At FutureBook 2014, there seemed to me to be a distinct split between two different audiences. Those who believed in the world view, as expressed by Penguin Random House UK chief executive Tom Weldon that publishing’s transition to digital had been secured; and those who sided with keynote speaker George Berkowski’s view that publishing has had its “head in the sand” and needs to look up and see what is happening across the entertainment sector, where Candy Crush is in competition with Fifty Shades.
In our conference feedback, this schism was also evident. The technologists wanted more of Berkowski, who was highly rated among the keynotes, and more of his type speaking the unspeakable, and shaking the unshakable. “Leading edge technologies: even the weird and wonderful!”, as one respondent noted. Yet others were for Weldon, who was seen as a voice of reason — a sort of Daniel among the lions, advocating for a meat-free diet.

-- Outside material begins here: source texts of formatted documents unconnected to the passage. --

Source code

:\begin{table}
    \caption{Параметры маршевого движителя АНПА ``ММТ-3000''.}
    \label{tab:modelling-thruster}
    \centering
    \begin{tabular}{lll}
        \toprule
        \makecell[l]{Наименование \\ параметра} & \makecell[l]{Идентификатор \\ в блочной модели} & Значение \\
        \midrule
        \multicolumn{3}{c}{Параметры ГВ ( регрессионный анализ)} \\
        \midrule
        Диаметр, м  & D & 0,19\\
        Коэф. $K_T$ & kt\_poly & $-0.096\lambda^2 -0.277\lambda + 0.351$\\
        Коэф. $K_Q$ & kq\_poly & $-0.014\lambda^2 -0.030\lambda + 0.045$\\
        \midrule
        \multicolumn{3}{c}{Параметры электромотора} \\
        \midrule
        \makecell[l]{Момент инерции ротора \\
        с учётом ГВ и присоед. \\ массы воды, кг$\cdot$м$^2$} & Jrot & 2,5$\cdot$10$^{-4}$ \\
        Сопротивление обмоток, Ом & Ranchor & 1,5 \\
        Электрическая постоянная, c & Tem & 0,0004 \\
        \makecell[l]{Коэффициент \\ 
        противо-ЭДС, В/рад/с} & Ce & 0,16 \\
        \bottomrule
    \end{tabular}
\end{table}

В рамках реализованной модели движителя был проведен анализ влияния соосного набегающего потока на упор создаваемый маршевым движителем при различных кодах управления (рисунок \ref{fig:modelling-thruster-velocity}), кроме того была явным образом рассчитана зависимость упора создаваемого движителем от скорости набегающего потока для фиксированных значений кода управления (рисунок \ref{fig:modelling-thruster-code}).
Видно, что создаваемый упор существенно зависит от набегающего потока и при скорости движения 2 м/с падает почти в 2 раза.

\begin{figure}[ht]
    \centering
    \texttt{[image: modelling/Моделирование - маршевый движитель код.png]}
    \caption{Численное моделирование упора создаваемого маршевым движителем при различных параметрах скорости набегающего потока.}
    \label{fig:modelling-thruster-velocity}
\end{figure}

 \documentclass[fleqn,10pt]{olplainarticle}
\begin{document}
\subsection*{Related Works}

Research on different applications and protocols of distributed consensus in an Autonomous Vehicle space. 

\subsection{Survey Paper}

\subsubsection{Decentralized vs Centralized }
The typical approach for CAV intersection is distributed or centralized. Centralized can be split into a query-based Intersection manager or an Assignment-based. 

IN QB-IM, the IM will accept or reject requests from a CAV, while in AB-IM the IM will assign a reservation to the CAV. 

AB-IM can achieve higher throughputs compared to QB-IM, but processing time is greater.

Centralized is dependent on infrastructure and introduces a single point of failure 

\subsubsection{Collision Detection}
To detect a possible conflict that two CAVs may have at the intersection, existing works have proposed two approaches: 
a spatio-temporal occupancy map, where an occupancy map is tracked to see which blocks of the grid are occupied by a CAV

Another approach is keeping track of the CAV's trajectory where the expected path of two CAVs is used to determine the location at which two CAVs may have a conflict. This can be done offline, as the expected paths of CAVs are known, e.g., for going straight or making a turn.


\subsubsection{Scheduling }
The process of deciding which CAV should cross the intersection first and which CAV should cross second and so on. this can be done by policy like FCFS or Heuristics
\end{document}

One respondent captured the difference in the following terms: there are those for whom digital has enhanced traditional business models, and those for whom digital is an ever constant threat to these models. In other words, where Weldon sees continuing adaptation, Berkowski sees trouble ahead.
At the moment, the Weldonites are winning. Book publishing has adapted incredibly well to digital. Its businesses have grown; its authors have not jumped ship; it has not been forced to to adopt business models that it believes to be unsustainable; it has learned how to market on social media; it has adapted its pricing structures to the different formats, and via a return to agency among the big publishers has taken back control over the value of its products. For publishers digital has become both a new format to explore (and within which break new authors), and also a channel on which to grow sales (across all formats), interact with authors and talk to readers. Theirs is not a world where sales of Candy Crush are a consideration, or where the demise of the ISBN even registers as a topic — yet.
Furthermore, as my colleagues at The Bookseller noted during the various ‘reviews’ of 2014 published in January, the print market has also adapted, so that bookshops are filled with books where physicality still matters to the consumer - beautifully rendered debuts mixing it with gorgeous kids books such as Animalium. Through their developing consumer insight departments we will see more segmented publishing, as publishers work out the most favourable routes to the consumer for their titles.
Of course, the Berkowskians refuse to believe that the Weldonites have it right. As one respondent to our survey put it, when asked to articulate what they felt was weak about the conference, “People who just don’t get it. Worryingly that includes Tom Weldon who totally missed the mark during his interview. You need more digitally engaged CEOs to bang the drum for digital change not ones who talk about marketing and ownership of IP in such a traditional way.” [For other views on how publishing is getting it wrong see Twitter, or the comments under Mike Shatzkin's fine industry blog].
This binary depiction of the book sector may be misleading—and it clearly isn't helpful in terms of the wider health of the sector. Among the most highly rated sessions at FutureBook 2014 were the FutureBook Hack Pitches - a 10 minute slot at which teams who attended last year’s FutureBook Hack came to “big” FutureBook to pitch their ideas and showcase what they built in front of the larger audience. It was energetic, thoughtful, and collaborative. A nod to a different future that is less bish-bosh, more mash-up.
Even the "people who just don't get it" got it!